Nîmes : la Porte d’Auguste documentée par photogrammétrie drone
Un relevé photogrammétrique par drone a été réalisé sur la Porte d’Auguste à Nîmes fin novembre. Pendant trois jours, Vivien Barrière, maître de conférences en histoire et archéologie à l’université de Cergy-Paris, a mobilisé cette technologie pour étudier ce monument historique.

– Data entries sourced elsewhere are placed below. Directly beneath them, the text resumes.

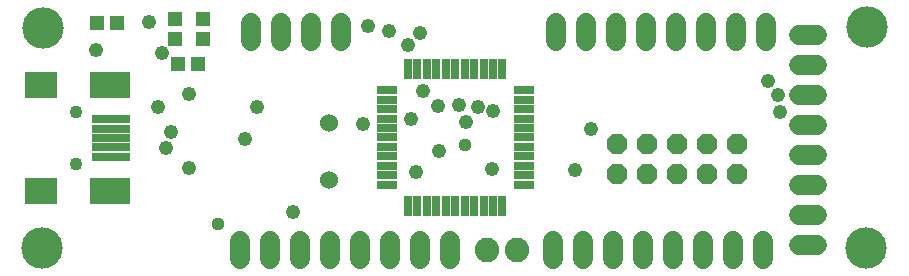
<source format=gts>
G75*
G70*
%OFA0B0*%
%FSLAX24Y24*%
%IPPOS*%
%LPD*%
%AMOC8*
5,1,8,0,0,1.08239X$1,22.5*
%
%ADD10R,0.0671X0.0277*%
%ADD11R,0.0277X0.0671*%
%ADD12C,0.0680*%
%ADD13OC8,0.0680*%
%ADD14C,0.0600*%
%ADD15R,0.1064X0.0867*%
%ADD16R,0.1379X0.0867*%
%ADD17R,0.1300X0.0277*%
%ADD18C,0.0434*%
%ADD19R,0.0474X0.0513*%
%ADD20R,0.0513X0.0474*%
%ADD21C,0.1380*%
%ADD22C,0.0820*%
%ADD23C,0.0490*%
%ADD24C,0.0440*%
D10*
X012817Y003667D03*
X012817Y003982D03*
X012817Y004297D03*
X012817Y004612D03*
X012817Y004927D03*
X012817Y005242D03*
X012817Y005557D03*
X012817Y005872D03*
X012817Y006187D03*
X012817Y006502D03*
X012817Y006817D03*
X017384Y006817D03*
X017384Y006502D03*
X017384Y006187D03*
X017384Y005872D03*
X017384Y005557D03*
X017384Y005242D03*
X017384Y004927D03*
X017384Y004612D03*
X017384Y004297D03*
X017384Y003982D03*
X017384Y003667D03*
D11*
X016676Y002958D03*
X016361Y002958D03*
X016046Y002958D03*
X015731Y002958D03*
X015416Y002958D03*
X015101Y002958D03*
X014786Y002958D03*
X014471Y002958D03*
X014156Y002958D03*
X013841Y002958D03*
X013526Y002958D03*
X013526Y007525D03*
X013841Y007525D03*
X014156Y007525D03*
X014471Y007525D03*
X014786Y007525D03*
X015101Y007525D03*
X015416Y007525D03*
X015731Y007525D03*
X016046Y007525D03*
X016361Y007525D03*
X016676Y007525D03*
D12*
X018457Y008441D02*
X018457Y009041D01*
X019457Y009041D02*
X019457Y008441D01*
X020457Y008441D02*
X020457Y009041D01*
X021457Y009041D02*
X021457Y008441D01*
X022457Y008441D02*
X022457Y009041D01*
X023457Y009041D02*
X023457Y008441D01*
X024457Y008441D02*
X024457Y009041D01*
X025457Y009041D02*
X025457Y008441D01*
X026553Y008643D02*
X027153Y008643D01*
X027153Y007643D02*
X026553Y007643D01*
X026553Y006643D02*
X027153Y006643D01*
X027153Y005643D02*
X026553Y005643D01*
X026553Y004643D02*
X027153Y004643D01*
X027153Y003643D02*
X026553Y003643D01*
X026553Y002643D02*
X027153Y002643D01*
X025353Y001782D02*
X025353Y001182D01*
X024353Y001182D02*
X024353Y001782D01*
X023353Y001782D02*
X023353Y001182D01*
X022353Y001182D02*
X022353Y001782D01*
X021353Y001782D02*
X021353Y001182D01*
X020353Y001182D02*
X020353Y001782D01*
X019353Y001782D02*
X019353Y001182D01*
X018353Y001182D02*
X018353Y001782D01*
X014920Y001782D02*
X014920Y001182D01*
X013920Y001182D02*
X013920Y001782D01*
X012920Y001782D02*
X012920Y001182D01*
X011920Y001182D02*
X011920Y001782D01*
X010920Y001782D02*
X010920Y001182D01*
X009920Y001182D02*
X009920Y001782D01*
X008920Y001782D02*
X008920Y001182D01*
X007920Y001182D02*
X007920Y001782D01*
X026553Y001643D02*
X027153Y001643D01*
X011308Y008459D02*
X011308Y009059D01*
X010308Y009059D02*
X010308Y008459D01*
X009308Y008459D02*
X009308Y009059D01*
X008308Y009059D02*
X008308Y008459D01*
D13*
X020492Y005027D03*
X021492Y005027D03*
X022492Y005027D03*
X023492Y005027D03*
X024492Y005027D03*
X024492Y004027D03*
X023492Y004027D03*
X022492Y004027D03*
X021492Y004027D03*
X020492Y004027D03*
D14*
X010902Y003820D03*
X010902Y005720D03*
D15*
X001282Y006974D03*
X001282Y003470D03*
D16*
X003605Y003470D03*
X003605Y006974D03*
D17*
X003644Y005852D03*
X003644Y005537D03*
X003644Y005222D03*
X003644Y004907D03*
X003644Y004592D03*
D18*
X002463Y004356D03*
X002463Y006088D03*
D19*
X005748Y008523D03*
X006679Y008525D03*
X006679Y009194D03*
X005748Y009192D03*
D20*
X003843Y009060D03*
X003174Y009060D03*
X005869Y007695D03*
X006538Y007695D03*
D21*
X001340Y001562D03*
X001361Y008901D03*
X028821Y008922D03*
X028801Y001562D03*
D22*
X017151Y001492D03*
X016151Y001492D03*
D23*
X009711Y002742D03*
X013781Y004082D03*
X014561Y004802D03*
X016341Y004179D03*
X019101Y004142D03*
X019621Y005522D03*
X016371Y006132D03*
X015861Y006242D03*
X015221Y006322D03*
X014531Y006292D03*
X014021Y006802D03*
X013621Y005842D03*
X012021Y005682D03*
X008501Y006242D03*
X006240Y006692D03*
X005201Y006242D03*
X005613Y005417D03*
X005466Y004877D03*
X006240Y004238D03*
X008101Y005202D03*
X015461Y005762D03*
X013541Y008322D03*
X013941Y008722D03*
X012901Y008802D03*
X012181Y008962D03*
X005317Y008041D03*
X003141Y008162D03*
X004880Y009098D03*
X025541Y007122D03*
X025861Y006642D03*
X025941Y006082D03*
D24*
X015416Y004977D03*
X007201Y002342D03*
M02*

</source>
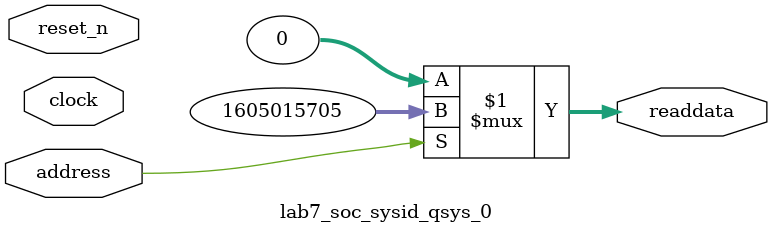
<source format=v>



// synthesis translate_off
`timescale 1ns / 1ps
// synthesis translate_on

// turn off superfluous verilog processor warnings 
// altera message_level Level1 
// altera message_off 10034 10035 10036 10037 10230 10240 10030 

module lab7_soc_sysid_qsys_0 (
               // inputs:
                address,
                clock,
                reset_n,

               // outputs:
                readdata
             )
;

  output  [ 31: 0] readdata;
  input            address;
  input            clock;
  input            reset_n;

  wire    [ 31: 0] readdata;
  //control_slave, which is an e_avalon_slave
  assign readdata = address ? 1605015705 : 0;

endmodule



</source>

La photogrammétrie par drone s’impose de plus en plus comme un outil incontournable pour l’archéologie et la conservation du patrimoine. Cette technique permet de capturer des images aériennes précises qui sont ensuite traitées pour générer des modèles 3D haute résolution et des relevés détaillés. Pour un monument comme la Porte d’Auguste, ce procédé offre des avantages majeurs : accès à des angles de vue impossibles à obtenir depuis le sol, couverture complète de la structure et documentation sans contact direct avec le bâti.
La Porte d’Auguste est un vestige romain majeur de Nîmes, témoignant de l’importance de la ville antique. Son étude détaillée contribue à la connaissance architecturale et historique de la cité. Le relevé photogrammétrique réalisé par Vivien Barrière constitue une documentation précieuse pour les archéologues, les historiens et les restaurateurs qui pourraient être amenés à intervenir sur ce patrimoine.

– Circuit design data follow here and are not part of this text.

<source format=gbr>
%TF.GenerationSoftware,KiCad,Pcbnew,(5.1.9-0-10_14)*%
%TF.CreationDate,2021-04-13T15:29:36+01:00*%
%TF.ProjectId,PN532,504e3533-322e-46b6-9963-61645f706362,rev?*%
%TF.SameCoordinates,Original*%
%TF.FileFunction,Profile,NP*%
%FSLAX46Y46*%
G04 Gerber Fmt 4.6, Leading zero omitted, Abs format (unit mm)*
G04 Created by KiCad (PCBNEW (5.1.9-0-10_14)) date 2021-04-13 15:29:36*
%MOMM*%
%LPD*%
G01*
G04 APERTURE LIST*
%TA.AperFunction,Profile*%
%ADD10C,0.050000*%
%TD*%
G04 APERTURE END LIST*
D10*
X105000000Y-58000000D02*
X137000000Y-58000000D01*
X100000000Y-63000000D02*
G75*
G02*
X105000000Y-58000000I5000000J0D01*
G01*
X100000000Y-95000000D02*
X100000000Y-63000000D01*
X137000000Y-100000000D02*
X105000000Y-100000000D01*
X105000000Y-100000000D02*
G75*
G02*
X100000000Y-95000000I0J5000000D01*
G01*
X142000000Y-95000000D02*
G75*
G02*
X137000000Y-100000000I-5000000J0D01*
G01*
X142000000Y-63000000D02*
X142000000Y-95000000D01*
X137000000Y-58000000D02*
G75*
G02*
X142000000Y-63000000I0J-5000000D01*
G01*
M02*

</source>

Cette campagne de relevé a mobilisé une activité inhabituelle à proximité de la porte, comme l’ont observé les habitants nîmois. Les trois jours de mission reflètent le temps nécessaire pour couvrir complètement la structure, assurer une qualité de capture optimale et collecter les données indispensables à la modélisation 3D.
Les applications de la photogrammétrie drone en archéologie sont multiples : documentation de fouilles, monitoring de sites, analyse structurelle ou encore aide à la restauration. Cette mission nîmoise exemplifie l’utilité croissante des drones pour valoriser et préserver le patrimoine historique français.